The carriage house’s palette is neutral with blues and an occasional pop of green. One surprise is wallpaper, which has been out of fashion, until recently perhaps. Johnson says, “I used to have a bias against wallpaper. The homeowner loves wallpaper, and she has opened my mind to this amazing resource.” A family room off the kitchen—somewhat brightened in an earlier renovation with interior transom lights—has always felt dark to the homeowner. Finally, she decided to embrace its “denlike” nature and wallpapered it in “faux bois,” which looks like wood paneling. Meanwhile, an office off the family room has a light butterfly print against a dark ground, and the music room with its grand piano uses the same olive branch print for wallpaper and window treatments, making for an interesting merge between flat and folded surface.
Rather than extend the carriage house interior design to the guesthouse, the team tried something different. Johnson says, “We could get a little groovy and repurpose things,” including the carriage house’s previous kitchen cabinets and an inherited midcentury modern desk. Here, Johnson adds, there is a “zippy green and white vibe that is crisp and cheerful.”

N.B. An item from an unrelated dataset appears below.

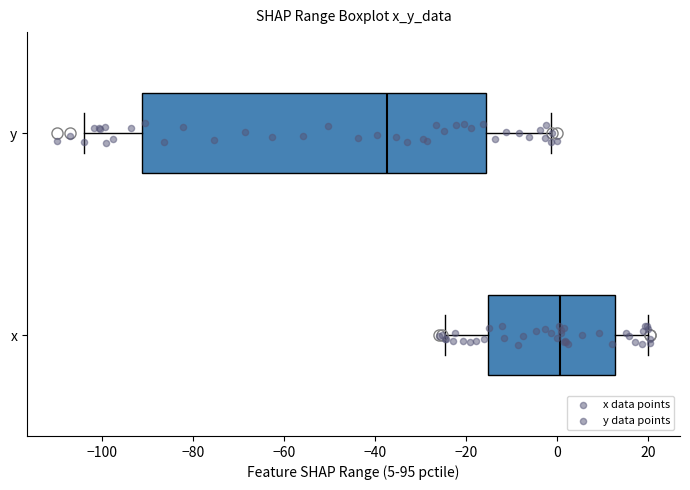

Reading bottom to top, transcribe this box plot: for each box, give where its median line is, the range the box spans, and where its two whiskers end, as read against the x-axis. The values are not printed on the chart, so give them approximately, as read against the axis.

x: median 0, box -16 to 12, whiskers -24 to 20
y: median -38, box -92 to -16, whiskers -104 to -2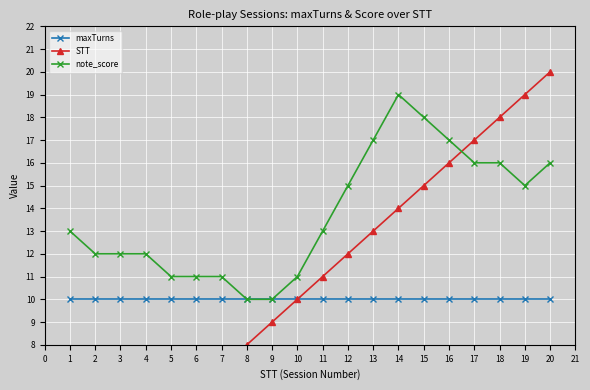

What are all the series names shown in the legend?

maxTurns, STT, note_score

Part of the homeowner’s shopping enthusiasm has her seeing decorative items—often at a favorite store like Kennebunk’s Antiques on Nine—and not being able to get a piece out of her head, and thus returning in hopes the object remains unsold. In this way, and through visits to favorite events like the Maine Antiques Festival in Union, she has fashioned some collections—one of vintage watering cans, another of white pottery—and also bought signature pieces, like a Buddha’s head and mandala for her dining room buffet. But she also likes a different one-of-a-kind piece: artwork by her children. An office wall has school-age projects framed and hung salon style, and the guesthouse has a cupboard topped by three globes formed out of paper strips of her son’s poetry.
Having started working with Johnson decades ago, the homeowner isn’t inclined to stop. Nor does she want to break ties with her designer and builder. Or even to stop imagining and reimagining her house. Next up? A redo of the owners’ bathroom and an update of an upstairs space that once functioned as a toy room and will soon become, if husband and son get their wish, a den for recording and mixing music.

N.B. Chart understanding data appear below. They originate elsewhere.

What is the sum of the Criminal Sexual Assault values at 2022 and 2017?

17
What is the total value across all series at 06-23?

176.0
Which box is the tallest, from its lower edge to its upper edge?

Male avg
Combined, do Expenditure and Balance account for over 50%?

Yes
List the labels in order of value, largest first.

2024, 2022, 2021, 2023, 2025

And then? For Johnson, the “and then” is all part of what he is always tasked to do. As with other clients, he says, “I don’t want people to ever feel like they have to call someone in to pick up the pieces. I don’t care how small a job is. It can be about pillows.” Regarding the Cumberland house, he says, “It’s a work in progress.” In relation to Morris as well as Alice Mobley, Maine Street’s seamstress and work room manager, Johnson says of the homeowner, “It’s like she’s part of the team.”